### Brano da leggere
______________________________

Tecnica del sandwich
La comunicazione aziendale rispetta delle regole liturgiche per addolcire la pillola ai propri clienti in caso di un rifiuto o di una negazione. Conoscere queste regole può aiutare il consumatore a valutare la situazione, in cui spesso ci si trova senza nemmeno sapere perché, e prendere decisioni razionali. Una di queste liturgie è senza dubbio la tecnica del sandwich (o del panino). Di cosa si tratta? E' una tecnica di comunicazione utilizzata dalle aziende per rifiutare una richiesta, addolcendo la pillola con il destinatario. Ad esempio, la richiesta di risarcimento a seguito di un incidente stradale può essere rifiutato per mancanza di dati nel modulo CID o per l'impossibilità del perito di valutare il danno. In questi casi, l'azienda spedisce all'interessato una lettera in cui il rifiuto non è immediato, talvolta nemmeno percepibile in prima lettura. E' la tecnica del sandwich.

______________________________

### Estratto dati

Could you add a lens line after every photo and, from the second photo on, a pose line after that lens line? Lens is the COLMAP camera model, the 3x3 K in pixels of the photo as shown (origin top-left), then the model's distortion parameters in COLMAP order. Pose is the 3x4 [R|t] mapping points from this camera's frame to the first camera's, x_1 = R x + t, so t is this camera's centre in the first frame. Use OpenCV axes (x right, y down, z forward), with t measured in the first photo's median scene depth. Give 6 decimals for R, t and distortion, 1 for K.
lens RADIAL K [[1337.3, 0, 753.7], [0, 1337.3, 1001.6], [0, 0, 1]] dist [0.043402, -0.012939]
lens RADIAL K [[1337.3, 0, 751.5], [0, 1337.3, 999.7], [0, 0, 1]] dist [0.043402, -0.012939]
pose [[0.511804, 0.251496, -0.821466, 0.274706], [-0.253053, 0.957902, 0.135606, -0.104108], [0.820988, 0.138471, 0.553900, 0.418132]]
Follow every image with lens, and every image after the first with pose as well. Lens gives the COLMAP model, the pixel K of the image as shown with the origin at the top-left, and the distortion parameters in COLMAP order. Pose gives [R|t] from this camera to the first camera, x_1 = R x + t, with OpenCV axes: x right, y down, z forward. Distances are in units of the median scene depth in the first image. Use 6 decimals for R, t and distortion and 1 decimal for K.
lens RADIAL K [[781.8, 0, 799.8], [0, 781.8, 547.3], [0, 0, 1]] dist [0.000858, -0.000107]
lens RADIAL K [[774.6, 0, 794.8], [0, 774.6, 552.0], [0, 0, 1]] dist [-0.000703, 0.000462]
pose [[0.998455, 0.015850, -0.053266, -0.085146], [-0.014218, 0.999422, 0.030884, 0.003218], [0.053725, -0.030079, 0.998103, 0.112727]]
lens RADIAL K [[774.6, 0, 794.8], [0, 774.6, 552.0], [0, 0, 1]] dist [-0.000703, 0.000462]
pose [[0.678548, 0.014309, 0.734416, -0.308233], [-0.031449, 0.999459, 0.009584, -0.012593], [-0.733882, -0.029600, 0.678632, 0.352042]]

______________________________

### Cosa fare
Nel brano sulla tecnica del sandwich, perché al consumatore conviene conoscere le regole liturgiche della comunicazione aziendale? Rispondi in una-tre frasi. Per rispondere serve solo il brano, non l'elenco.

### Risposta
Conoscere queste regole può aiutare il consumatore a valutare la situazione in cui si trova, spesso senza nemmeno sapere perché. Lo aiuta anche a prendere decisioni razionali.